Economic Freedom and Interventionism

Ludwig von Mises

When Mises was 81 years old, he was invited to address a student rally at Madison Square Garden that was sponsored by the Young Americans for Freedom. He readily accepted. He prepared an address that those in attendance would never forget.

He looked out over the sea of young people who had rejected the socialistic propaganda then common on college campuses, and with a smile on his face and determination in his voice, he said:

“The spell of the dreadful conformity that threatened to convert our country into a spiritual desert is broken. There are again young men and women eager to think over the fundamental problems of life and action. This is a genuine moral and intellectual resurrection, a movement that will prevents us from falling prey to the arbitrary tyranny of dictators. As an old man I am greeting the young generation of liberators.”

The audience roared in applause. Here was the world’s greatest economist, a legend in his time, telling them that the future of freedom was in their hands. Clearly the rally brought joy to his heart.

Where can you find this remarkable speech? In this thrilling collection of essays newly published as Economic Freedom and Interventionism. This volume publishes 47 of the most difficult to find speeches, small essays, and reviews by Mises, all written for a popular audience during his American years. Here we see Mises bringing the results of a lifetime of teaching and research to engage the ideas of his time, during the height of the great battle of the 20th century between freedom and collectivism.
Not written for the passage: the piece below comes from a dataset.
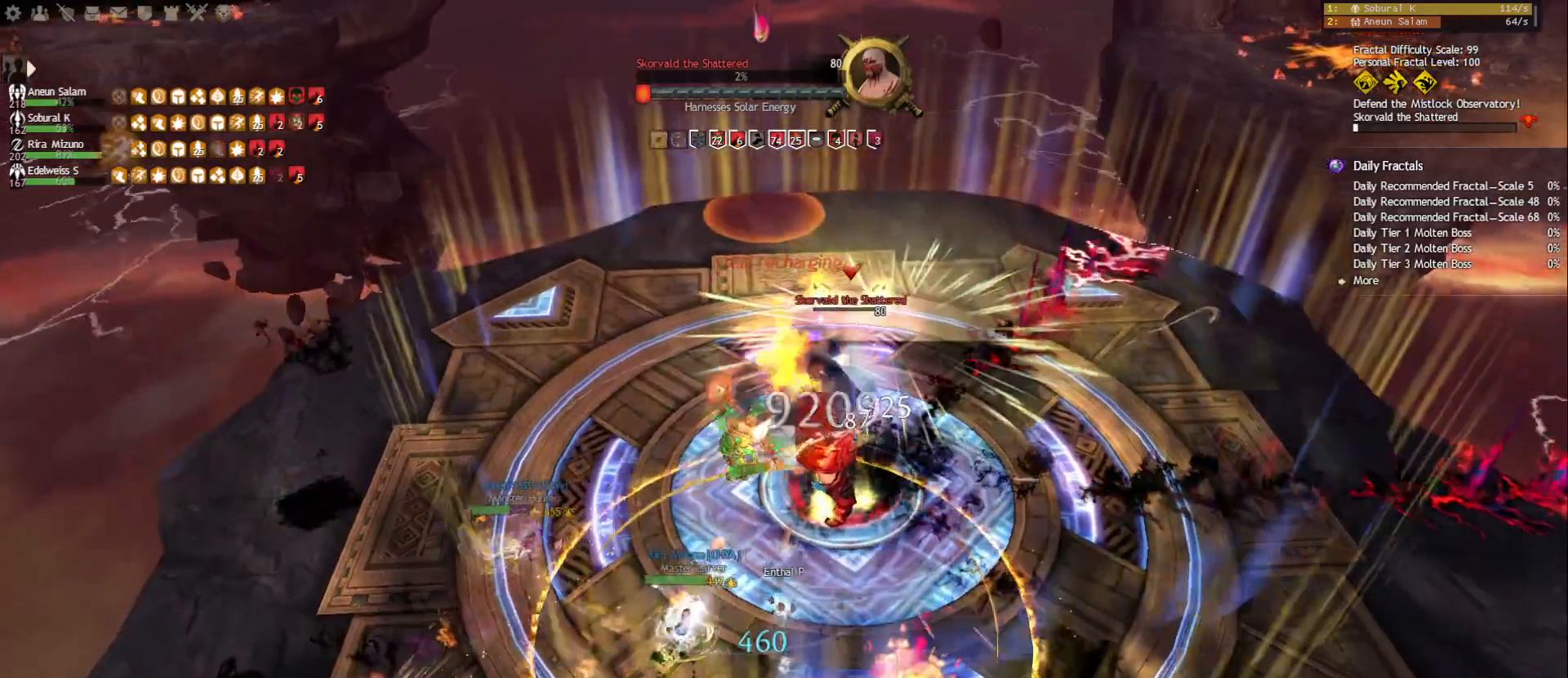
{"keys": ["f"], "mouse": [], "events": [[67, "2", "up"], [117, "2", "down"], [200, "2", "up"], [217, "2", "down"], [300, "2", "up"], [383, "f", "down"], [383, "mouse_right", "up"], [417, "mouse_left", "up"]]}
The rally at Madison Square Garden gave him the boost he needed. For in the previous year, the American Economic Association and the Committee for Economic Development released a task force report designed to teach high schoolers about economics. The report sought to explain that the choice between capitalism and communism was mostly a toss up. But take note that communism offers the special merit of “avoiding the instability of profit-motivated investment which characterizes private enterprise economies.”

Who would give the AEA the rebuke it deserved? Mises again stepped forward and wrote a crushing attack. His essay called this report a “dangerous recommendation” and said that “a sensible boy or girl will certainly not put up with the confused and contradictory observations that a teacher, imbued with the philosophy of the report, may bring forward.”

This important essay is also included here. Also there is his 1959 declaration that the Soviet system has been a complete economic failure, from the start--an essay he wrote even as famed economist Paul Samuelson kept predicting its success.

Mises was astoundingly prescient: “The Soviet system would collapse if its victims were to get reliable information about the normal life of the common man in Western Europe and this country.”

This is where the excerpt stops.